Much like Pandora identifies patterns in music to come up with new songs that its users might like, OpenDNS is listening to the traffic patterns of the Internet as a whole in order to spot patterns of malicious activity.
The company processes more than half a terabyte of traffic data every hour, 80 billion queries a day, or about 2 percent of all the traffic in the world, according to Andrew Hay, director of security research at OpenDNS.
The company also has access to several years’ worth of stored traffic data.
“Very few companies can say that they see this kind of traffic,” he said.
The algorithm, called SPRank, uses mathematical concepts most often used to analyze sound waves, such as in Pandora’s Music Genome Project.
In particular, the company analyzed traffic to known domains to see how traffic patterns changed when the domain became malicious.
According to OpenDNS, the new algorithm can identify hundreds of new compromised domains every hour, over a third of which are not detected by any other antivirus or anti-malware vendor.
At that point, the system also starts looking at other nearby and associated domains and decides whether to block just the domain, the IP address, or the entire network.
“As we iterate and pivot on that information, we may find additional domains and IPs that we want to block,” Hay added.
This second stage, which the company calls Predictive IP Space Monitoring, can find malicious domains even before they are used for actual attacks.

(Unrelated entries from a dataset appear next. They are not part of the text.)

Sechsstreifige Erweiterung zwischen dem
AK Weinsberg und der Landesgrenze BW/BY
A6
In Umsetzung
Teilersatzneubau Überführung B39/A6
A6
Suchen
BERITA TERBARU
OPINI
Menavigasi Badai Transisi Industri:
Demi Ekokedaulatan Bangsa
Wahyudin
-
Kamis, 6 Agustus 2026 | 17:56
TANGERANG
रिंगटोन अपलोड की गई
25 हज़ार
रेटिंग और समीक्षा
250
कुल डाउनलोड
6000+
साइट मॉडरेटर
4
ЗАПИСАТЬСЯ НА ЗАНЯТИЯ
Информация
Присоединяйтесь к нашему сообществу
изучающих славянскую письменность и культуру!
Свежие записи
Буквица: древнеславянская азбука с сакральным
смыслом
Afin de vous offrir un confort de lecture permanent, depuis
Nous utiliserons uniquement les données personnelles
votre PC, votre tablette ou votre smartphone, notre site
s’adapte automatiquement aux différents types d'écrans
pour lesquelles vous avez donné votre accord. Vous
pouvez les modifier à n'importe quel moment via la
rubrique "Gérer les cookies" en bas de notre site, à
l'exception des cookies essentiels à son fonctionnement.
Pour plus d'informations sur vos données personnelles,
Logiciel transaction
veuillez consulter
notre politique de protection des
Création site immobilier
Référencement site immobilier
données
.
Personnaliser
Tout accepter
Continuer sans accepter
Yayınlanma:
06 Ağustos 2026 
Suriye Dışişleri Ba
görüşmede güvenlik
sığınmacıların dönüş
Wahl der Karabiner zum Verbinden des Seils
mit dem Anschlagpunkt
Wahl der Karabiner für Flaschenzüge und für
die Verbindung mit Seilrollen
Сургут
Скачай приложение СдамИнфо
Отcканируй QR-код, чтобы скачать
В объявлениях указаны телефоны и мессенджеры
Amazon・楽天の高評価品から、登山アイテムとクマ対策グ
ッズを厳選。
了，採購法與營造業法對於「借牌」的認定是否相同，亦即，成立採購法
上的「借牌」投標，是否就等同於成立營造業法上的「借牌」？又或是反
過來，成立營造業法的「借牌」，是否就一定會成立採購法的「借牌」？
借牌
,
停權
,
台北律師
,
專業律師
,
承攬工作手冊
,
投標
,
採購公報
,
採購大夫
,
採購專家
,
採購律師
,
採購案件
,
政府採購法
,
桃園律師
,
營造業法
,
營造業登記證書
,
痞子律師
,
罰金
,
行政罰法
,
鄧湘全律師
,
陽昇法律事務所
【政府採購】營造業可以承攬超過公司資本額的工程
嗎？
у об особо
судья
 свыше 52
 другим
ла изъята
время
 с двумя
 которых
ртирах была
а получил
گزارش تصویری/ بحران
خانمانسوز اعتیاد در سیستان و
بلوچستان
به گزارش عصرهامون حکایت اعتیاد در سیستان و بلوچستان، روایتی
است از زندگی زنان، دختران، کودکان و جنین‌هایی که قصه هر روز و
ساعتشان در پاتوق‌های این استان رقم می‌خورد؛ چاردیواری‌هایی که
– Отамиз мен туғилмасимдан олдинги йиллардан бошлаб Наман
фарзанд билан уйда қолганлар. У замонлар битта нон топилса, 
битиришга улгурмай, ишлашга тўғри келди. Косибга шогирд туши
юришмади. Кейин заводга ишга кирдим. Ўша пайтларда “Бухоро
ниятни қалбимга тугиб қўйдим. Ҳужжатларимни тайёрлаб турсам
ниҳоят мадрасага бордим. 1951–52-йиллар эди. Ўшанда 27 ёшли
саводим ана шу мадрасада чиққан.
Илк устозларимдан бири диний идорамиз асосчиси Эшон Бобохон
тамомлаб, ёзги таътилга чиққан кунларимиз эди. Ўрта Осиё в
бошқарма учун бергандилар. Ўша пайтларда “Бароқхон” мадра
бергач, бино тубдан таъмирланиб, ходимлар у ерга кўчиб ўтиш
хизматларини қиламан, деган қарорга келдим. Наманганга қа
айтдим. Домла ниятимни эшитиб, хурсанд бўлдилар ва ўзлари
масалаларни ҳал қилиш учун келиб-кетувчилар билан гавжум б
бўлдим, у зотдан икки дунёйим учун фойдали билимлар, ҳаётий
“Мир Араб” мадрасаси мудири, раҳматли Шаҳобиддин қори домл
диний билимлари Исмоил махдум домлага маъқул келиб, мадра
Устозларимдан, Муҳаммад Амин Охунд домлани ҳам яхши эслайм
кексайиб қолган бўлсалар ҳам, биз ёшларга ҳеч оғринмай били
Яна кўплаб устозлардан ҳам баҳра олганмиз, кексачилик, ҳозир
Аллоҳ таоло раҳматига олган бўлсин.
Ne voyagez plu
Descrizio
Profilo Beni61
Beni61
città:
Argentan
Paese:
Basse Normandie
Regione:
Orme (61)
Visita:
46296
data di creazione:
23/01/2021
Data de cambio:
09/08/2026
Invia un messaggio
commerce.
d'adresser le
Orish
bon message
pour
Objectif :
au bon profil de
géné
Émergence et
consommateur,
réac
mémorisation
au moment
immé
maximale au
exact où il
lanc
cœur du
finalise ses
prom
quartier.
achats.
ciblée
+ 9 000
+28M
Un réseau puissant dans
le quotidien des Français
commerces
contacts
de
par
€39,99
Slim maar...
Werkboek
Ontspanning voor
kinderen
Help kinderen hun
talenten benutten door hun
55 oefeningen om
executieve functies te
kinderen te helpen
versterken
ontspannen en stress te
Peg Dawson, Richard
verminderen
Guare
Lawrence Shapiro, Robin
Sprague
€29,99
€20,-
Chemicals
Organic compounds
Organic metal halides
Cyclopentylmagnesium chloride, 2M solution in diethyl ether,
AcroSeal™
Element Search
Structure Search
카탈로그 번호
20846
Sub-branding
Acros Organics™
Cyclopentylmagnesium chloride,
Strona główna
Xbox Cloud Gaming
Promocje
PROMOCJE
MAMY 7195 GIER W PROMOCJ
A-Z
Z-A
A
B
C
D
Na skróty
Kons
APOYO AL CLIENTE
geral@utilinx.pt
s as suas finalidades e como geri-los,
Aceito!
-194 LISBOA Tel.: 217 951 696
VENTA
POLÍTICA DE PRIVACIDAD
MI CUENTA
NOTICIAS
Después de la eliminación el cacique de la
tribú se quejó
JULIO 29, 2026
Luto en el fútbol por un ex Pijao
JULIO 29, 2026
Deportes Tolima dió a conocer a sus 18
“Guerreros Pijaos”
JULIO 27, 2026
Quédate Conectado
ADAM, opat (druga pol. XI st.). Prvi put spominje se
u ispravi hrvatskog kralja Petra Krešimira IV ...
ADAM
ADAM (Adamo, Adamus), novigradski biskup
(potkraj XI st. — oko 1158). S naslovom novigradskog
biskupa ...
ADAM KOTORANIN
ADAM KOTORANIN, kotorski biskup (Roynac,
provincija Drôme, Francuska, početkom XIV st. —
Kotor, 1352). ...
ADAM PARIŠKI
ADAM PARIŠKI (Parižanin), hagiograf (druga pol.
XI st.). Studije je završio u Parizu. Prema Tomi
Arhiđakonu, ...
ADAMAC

OpenDNS has been slowly adding in the functionality for its existing customers, and officially launched the system this morning.
“We’ve been very safe and taking a very casual stance as to what we’re putting in there, we want to be sure that the false positive rate is very low,” he said.
The new pattern-spotting system is only one of several methods that OpenDNS uses to spot malicious domains. Other innovative approaches the company has rolled out include using natural language processing to spot keywords that frequently appear in phishing domain names, and reverse engineering domain generating algorithms used by malware authors.
OpenDNS also looks for the use of uncommon domain name registrars, where the domains are hosted, where most of the visitors are located, and Whois information that doesn’t match that of the parent domain.
“We keep looking at our traffic and looking for new ways to look at it,” said Hay.